Do technological advances contribute to the class divide by eliminating work for middle and lower classes? Or should society move past profiting from unsafe conditions?
Legal Implications of Driverless Cars
In 2013, driverless car bills were introduced in nine states in addition to California, Florida, Nevada, and the District of Columbia, where the technology is already legal. Google claims their cars can reduce traffic accidents by up to 90 percent, and they hope to have the first model commercially available by 2017. Legislators are scrambling to decide what this means for the rules in many different areas.

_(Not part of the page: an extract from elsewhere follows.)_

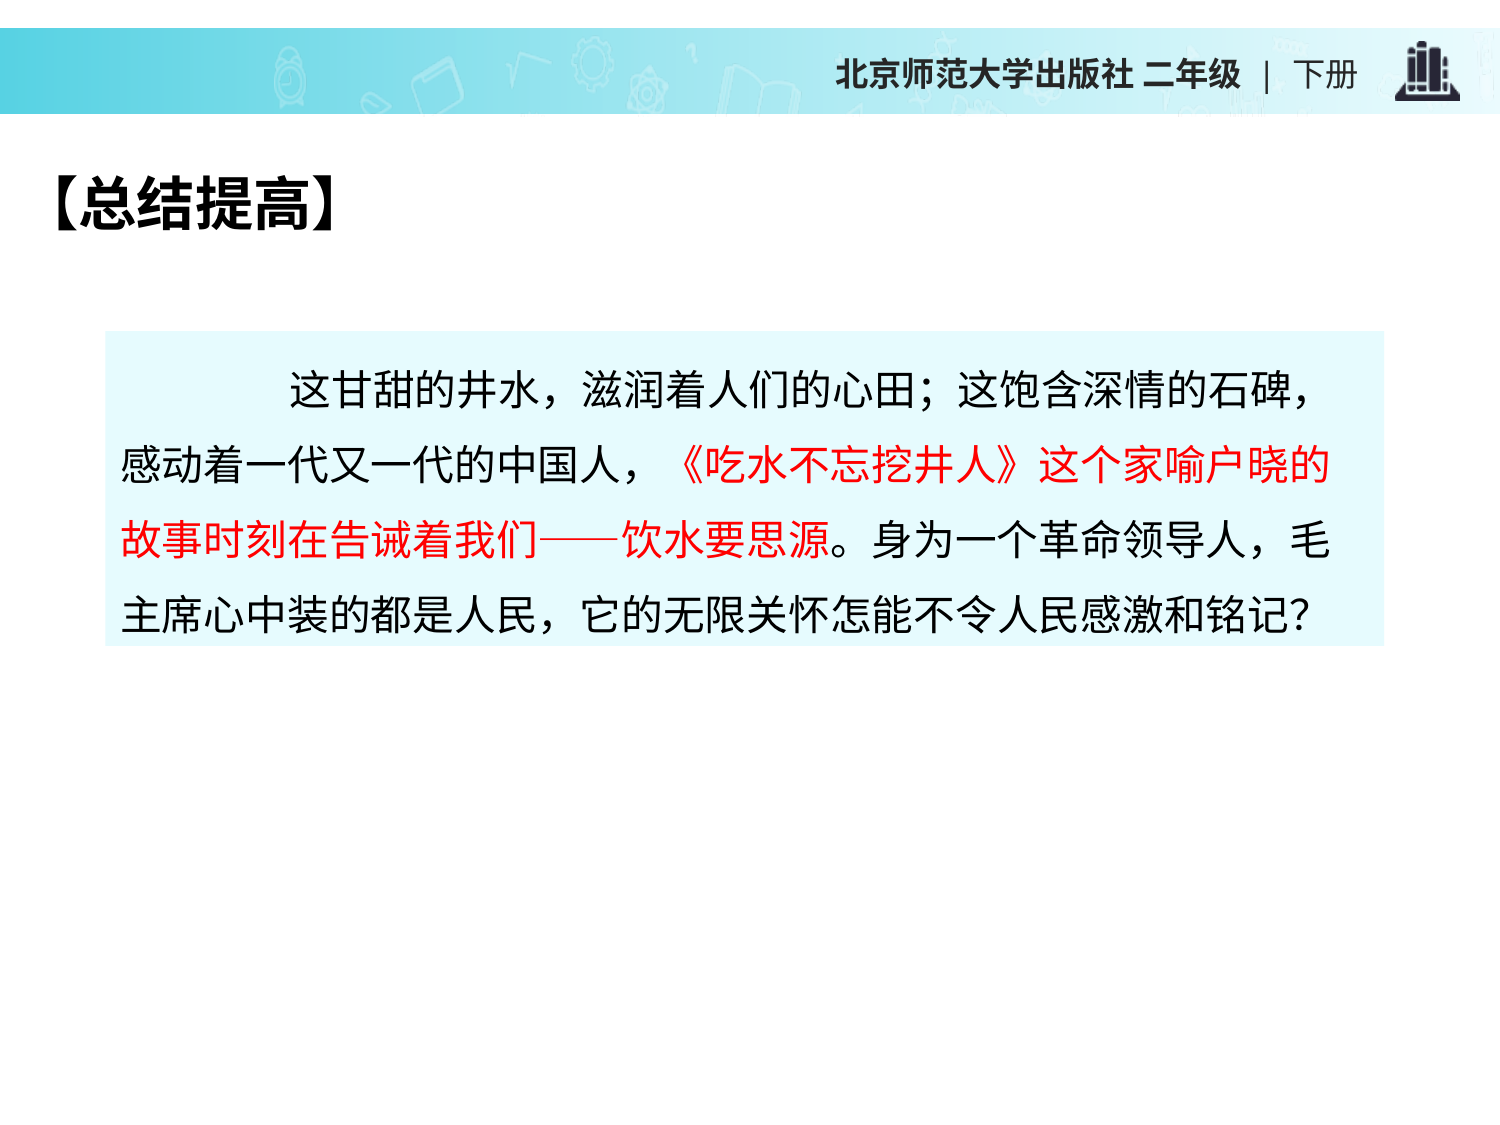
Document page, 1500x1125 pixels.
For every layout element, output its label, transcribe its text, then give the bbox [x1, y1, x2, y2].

text_box 这甘甜的井水，滋润着人们的心田；这饱含深情的石碑，感动着一代又一代的中国人，《吃水不忘挖井人》这个家喻户晓的故事时刻在告诫着我们——饮水要思源。身为一个革命领导人，毛主席心中装的都是人民，它的无限关怀怎能不令人民感激和铭记？ [105, 331, 1385, 646]
text_box 【总结提高】 [5, 159, 678, 245]
picture [274, 31, 1500, 117]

One day, your car might need to get a driver’s license instead of you. Zoning and parking regulations could be a thing of the past. Car insurance could be for vehicle manufacturers instead of drivers. A court might need to prove you were intoxicated when you programmed your car in order to prosecute a DUI case. Even now, lawmakers have questions, such as whether driverless cars in California need a special license plate. And with every state deciding for themselves how and when to introduce driverless technology, manufacturers worry that the standards might not be uniform across the country or the globe.

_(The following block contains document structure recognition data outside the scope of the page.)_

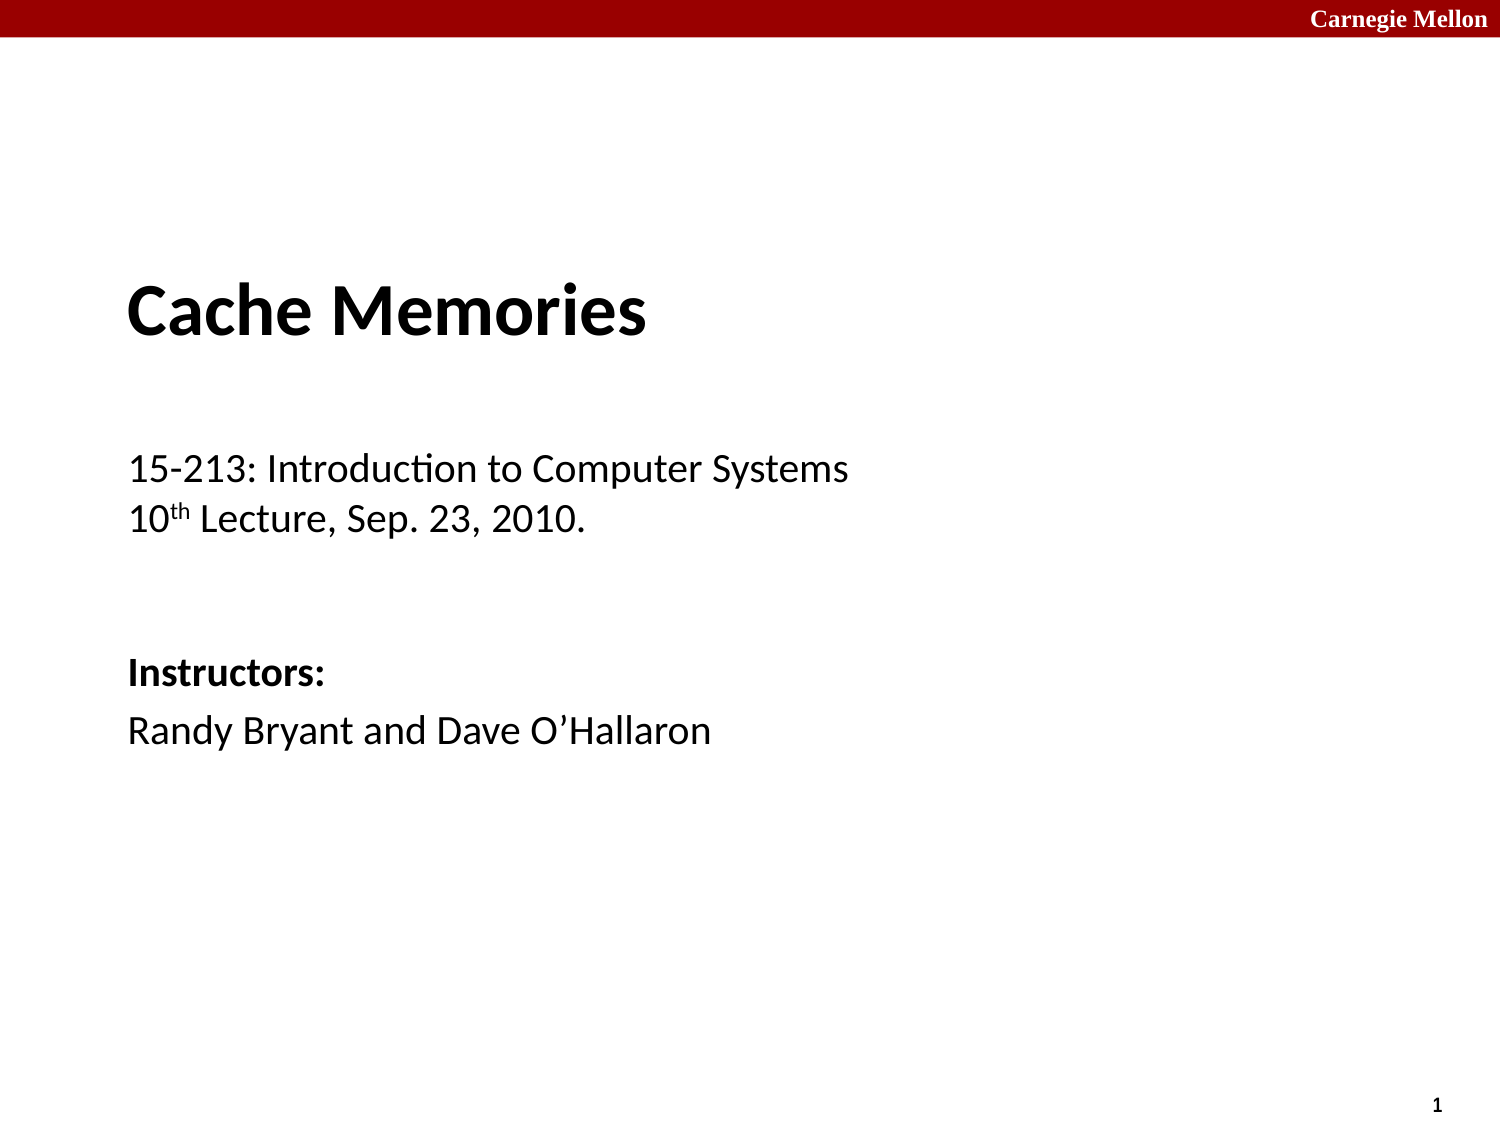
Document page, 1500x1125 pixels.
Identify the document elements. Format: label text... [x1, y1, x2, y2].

subtitle Instructors: Randy Bryant and Dave O’Hallaron [112, 637, 1373, 926]
title Cache Memories 15-213: Introduction to Computer Systems 10th Lecture, Sep. 23, 2010. [112, 279, 1388, 522]
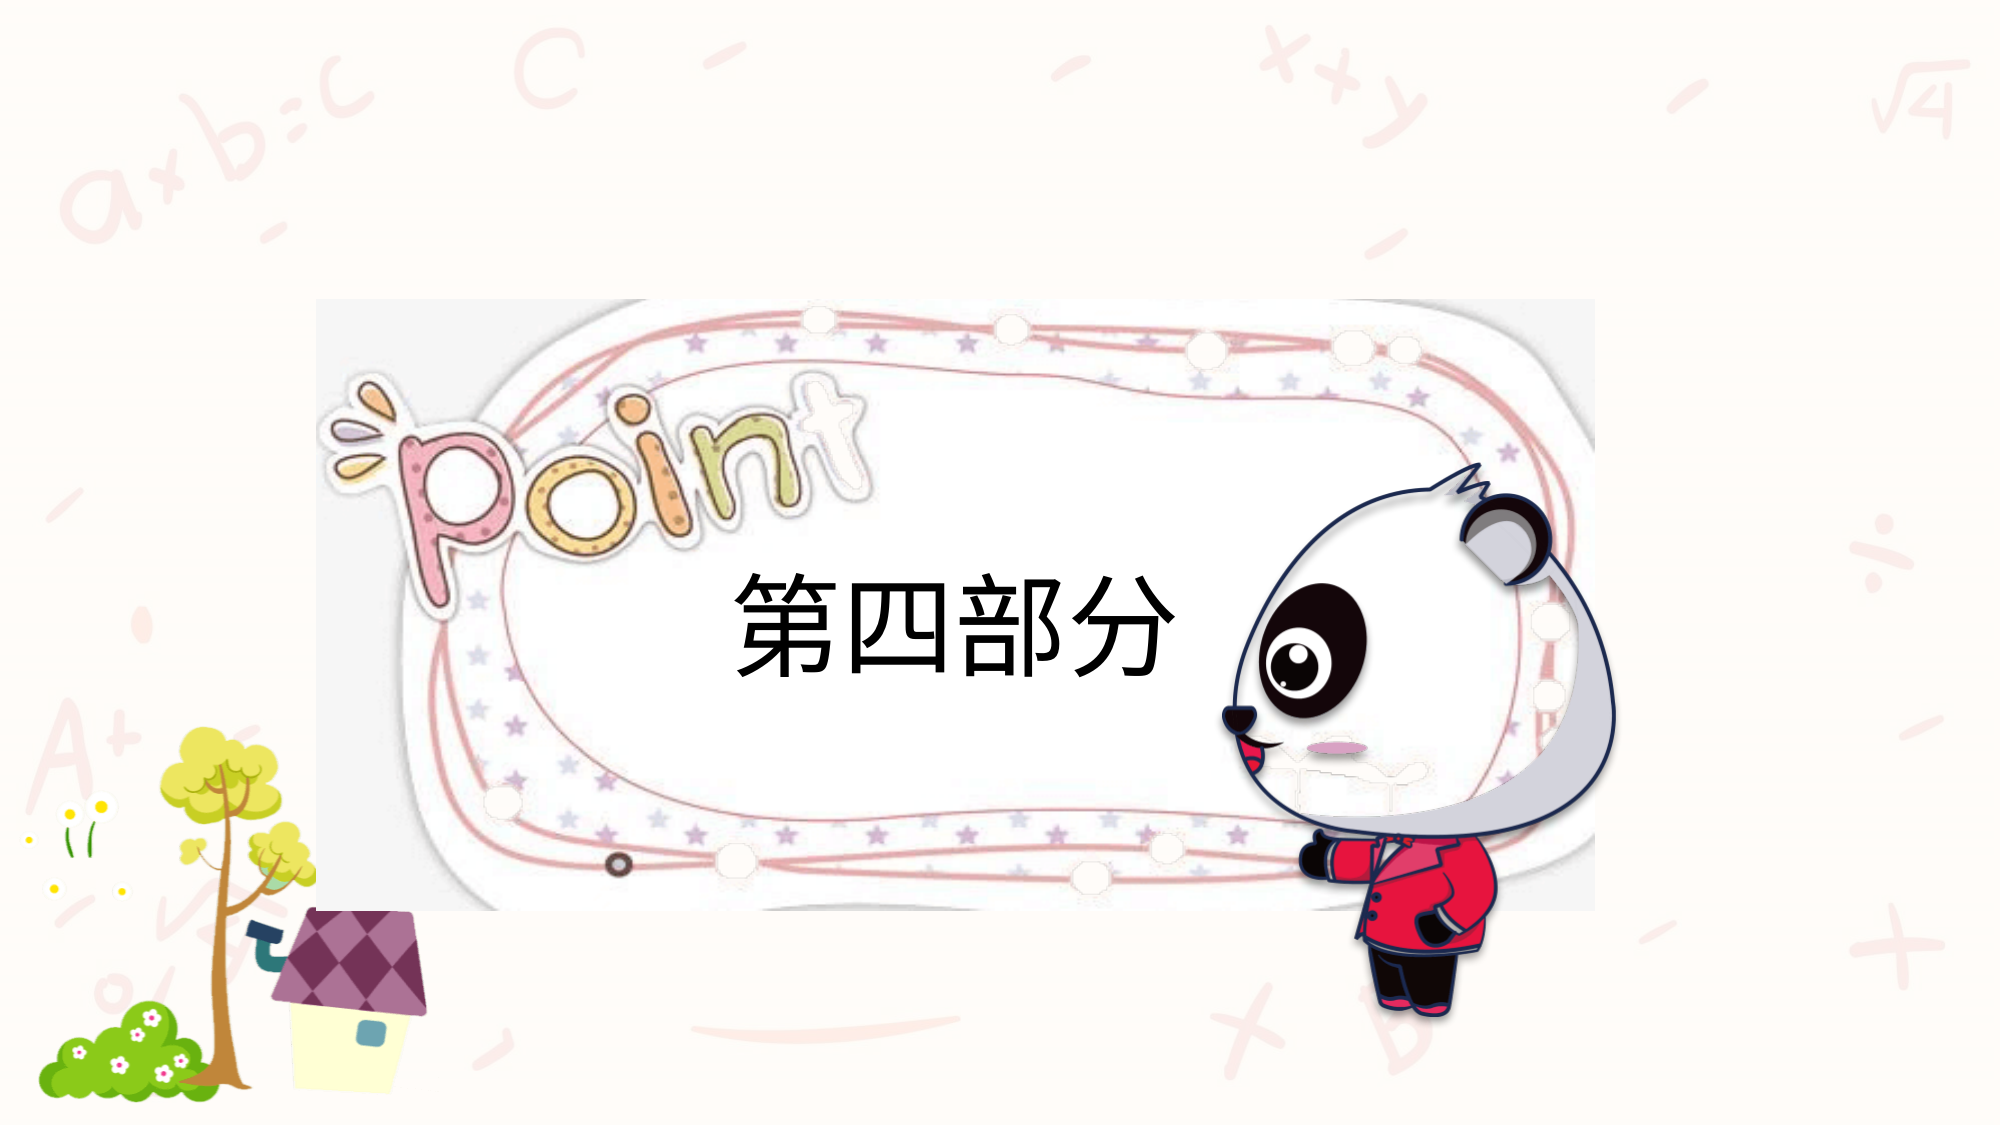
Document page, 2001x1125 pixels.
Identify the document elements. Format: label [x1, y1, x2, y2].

Eliminating the Human Worker
Even 20 years ago, the idea that human beings would be entirely replaced by machines in the economy was still far-fetched science fiction. But driverless cars are one way you can see how quickly it is becoming a possibility. In an era where you can visit factories entirely run by robots, debate has arisen about the digital divide and what it means for the social and economic future of the industrialized world. Luckily, the quicker technology evolves, the more easily available it becomes.

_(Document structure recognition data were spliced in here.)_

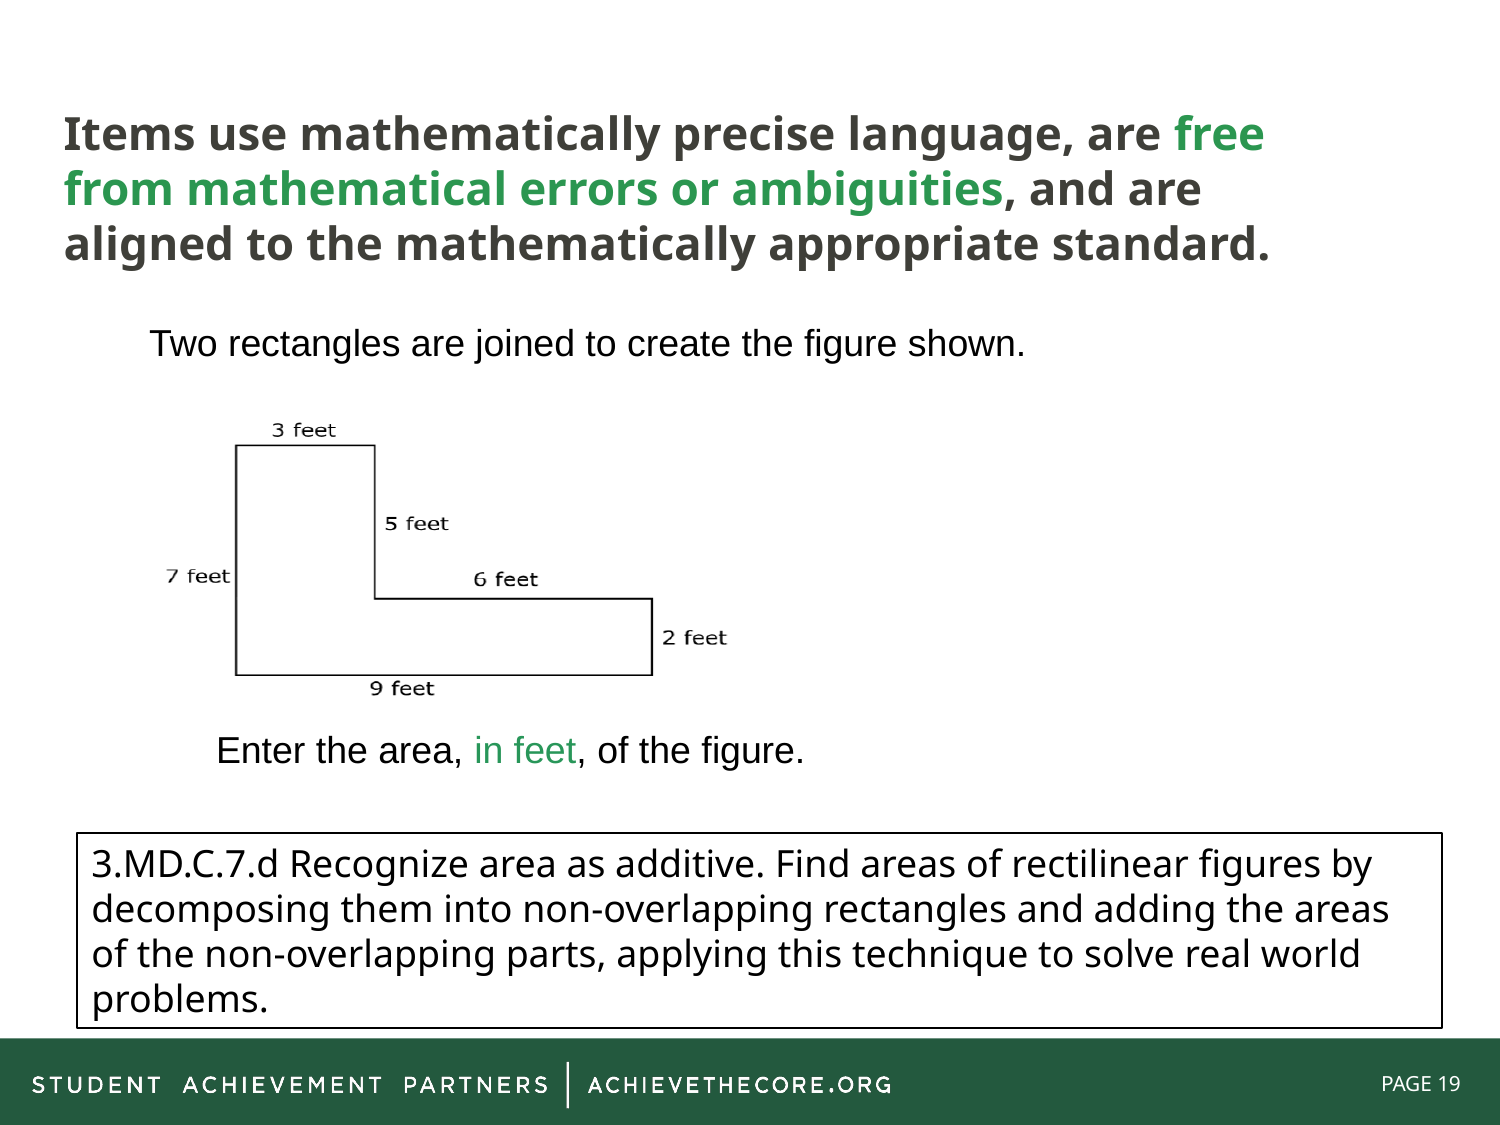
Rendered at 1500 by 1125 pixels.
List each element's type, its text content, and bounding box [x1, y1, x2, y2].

title Items use mathematically precise language, are free from mathematical errors or ambiguities, and are aligned to the mathematically appropriate standard. [48, 63, 1359, 312]
text_box Enter the area, in feet, of the figure. [201, 718, 846, 779]
picture [134, 411, 794, 720]
text_box Two rectangles are joined to create the figure shown. [134, 311, 1273, 371]
text_box 3.MD.C.7.d Recognize area as additive. Find areas of rectilinear figures by decomposing them into non-overlapping rectangles and adding the areas of the non-overlapping parts, applying this technique to solve real world problems. [76, 833, 1443, 1028]
picture [12, 1055, 911, 1112]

Will driverless cars spread like smartphones, or will the gap between who can afford to be safe and who can’t widen even further? Scientists, economists, and more worry that the workforce is being narrowed down to a select group of highly educated billionaires while opportunities for the lower class are dwindling. But choosing between that reality and the possibility of eliminating 90 percent of car accidents is difficult at best. Some serious issues have to be tackled before a new age of futuristic convenience can dawn.
America is recovering from the most severe recession since the 1930s, and most people in this country are accustomed to seeing technology as a gateway to job creation, not job elimination. But technology might be one of the main reasons that governments around the world start to reevaluate the nature of the economy and the thin line between keeping us safe behind the wheel and making sure the majority of people don’t get left behind.